Divided into sections covering the Social Brain, the Thinking Brain, Body and Brain, and Future Brain, this is an intelligent, empathic book, accessible and extremely valuable, whatever one’s age.

 

 

 

 

The Story of Shit

Midas Dekkers (translated from the Dutch by Nancy Forest-Flier)

Text Publishing 292pp $32.99

“People who write books about shit are regarded with suspicion,” observes Dutch biologist Midas Dekkers whose bluntly titled and graphically striking book may cause embarrassment if read openly on public transport.

He goes on, “If you want to make use of shit, no matter how, you have to handle it. And whatever you handle is likely to contaminate you, so faeces researchers can count of being the butt [pun intended, surely] of jokes, and cesspool cleaners are shunned.”

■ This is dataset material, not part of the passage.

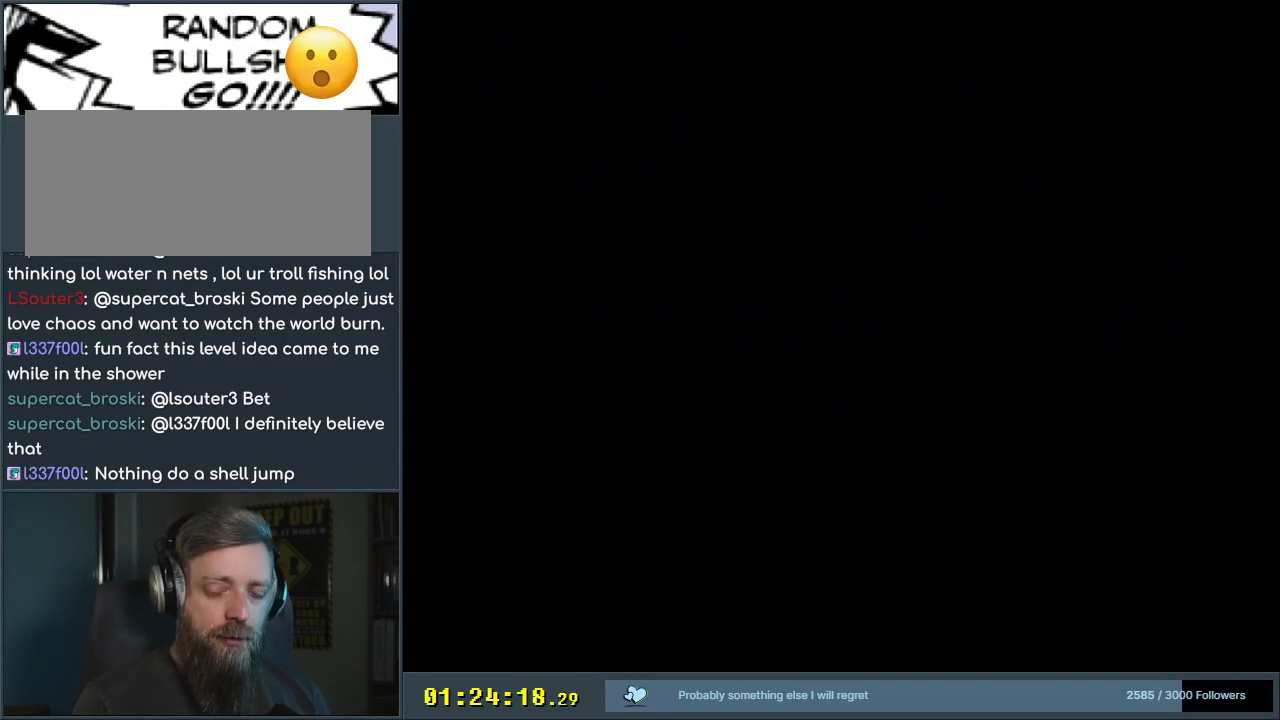
{"buttons": ["Y"], "events": [[150, "Y", "down"]]}
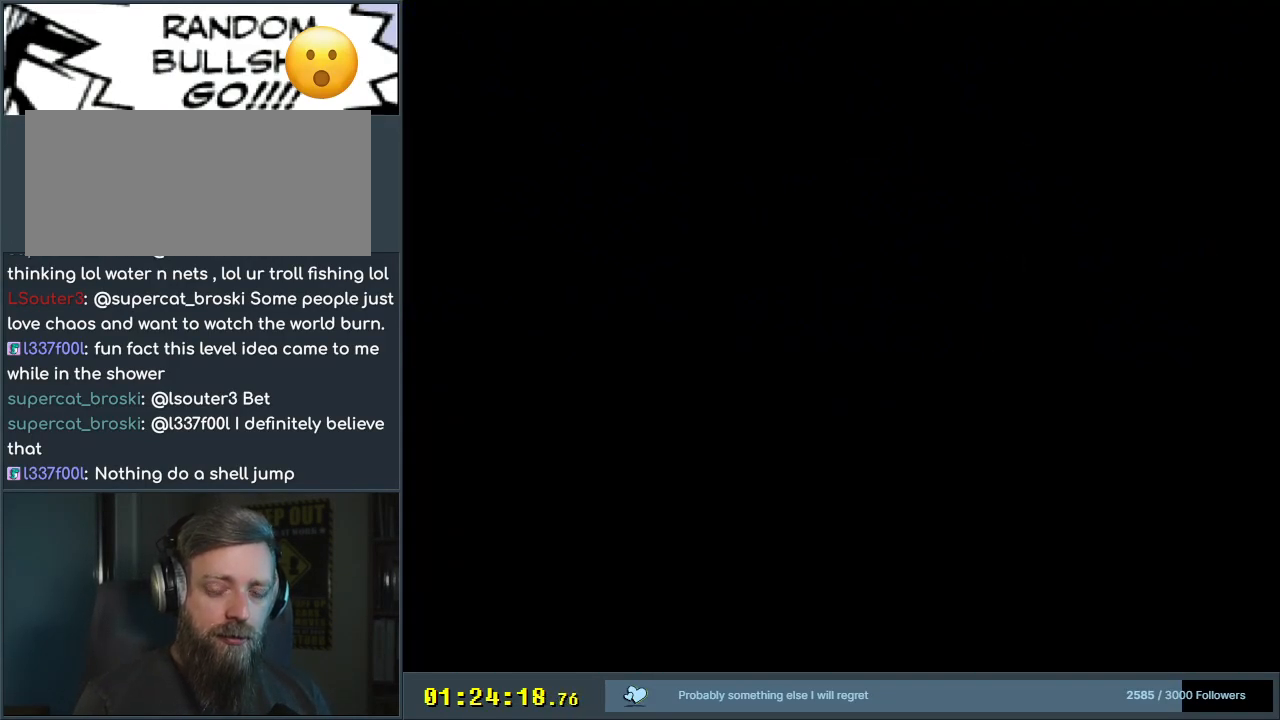
{"buttons": ["Y"], "events": [[333, "Y", "up"], [500, "Y", "down"]]}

In recent weeks I have been inundated by new books about the part of the body that for years has commanded the most attention - The Whole Brain Diet (Dr Raphael Kellman), Empty Brain - Happy Brain (Niels Birbaumer & Jorg Zittlau), and Brain Rules for Ageing Well (John Medina).

Credit is no doubt due to Oliver Sacks and Norman Doidge.

Rarely, apart from Giulia Enders’ bestselling Gut, has the focus of authors moved below the neck, let alone the belt, or in this case, onto one of the body’s two main waste products.

A Google search does not reveal anyone having written a history of piss, and even if they did, it’s unlikely to be as enjoyable as Dekkers’ occasional liquid digressions: “Drunks who urinate in the canals of Ametsrdam in order to spare the city’s monumental buildings can fall in the water and drown, especially at night when the townspeople are off the streets. Police officers who dredge up the bodies have little difficulty determining the cause of death: the guy’s fly is wide open.”

But back to shit… “Nothing resembles faeces more than food,” he writes.

So why is shit held in such low esteem?

“What does it in for shit is mainly the lowly status of the organ in which it is housed, the intestines… Real life takes place in the intestines. Here the substances from the environment around us are converted into the energy that makes life possible… There are oodles of lower animals that don’t have hearts or brains, but an animal without intestines doesn’t exist.”

So begins the author’s remarkable foray into every imaginable aspect of diet, digestion and defecation, from the pleasure of having a good poo - up there with an orgasm, he says - to the design of lavatories (shun those without a window), cisterns and sewerage systems, the benefits of the squatting position, the value of both human and animal manure in agriculture, and a myriad descriptions of turds themselves.

“A well-filled stomach makes for good shitting… Shape is what a good turd has over such amorphous secretions as snot or ear wax. And the best shape for a turd is the worm shape, which it naturally assumes from the intestines that produce it.

“Intestine and turd fit together like a biscuit in its tin… We can thank our lucky stars that our turds don’t clear a path to the exit in the shape of a cube or a garden rake… the turd looks as if has been pulled through a ring. And in fact it has been pulled through a ring. The anus.”

For humans, defecating is not a “spectator sport” but animal behavior is more public - “Millions of people go outdoors three times a day to watch their dog shit. Passers-by and neighbours get to watch for free…. no war or disaster on the front page can match the lamentation about dog poo in the letters columns.”

However, animal turds “work like a magnet”, being able to both attract, notably in the mating season, and repel.

The author holds back on nothing to do with bottoms, farts and the act of shitting: “Isn’t it delightful to let a well-lubricated turd slurp through your half-relaxed anus like a cake of soap through your hand?”

Even the subject of anal sex gets a look in, the author opining, “A man is lucky. He has a penis and an anus, which means he can mount and be mounted, although “Most men leave this option untried.”

From constipation to toilet training toddlers, the work of Freud to faecal transplantation, this is a fascinating, milestone work that should run out of bookshops like shit off a hot shovel.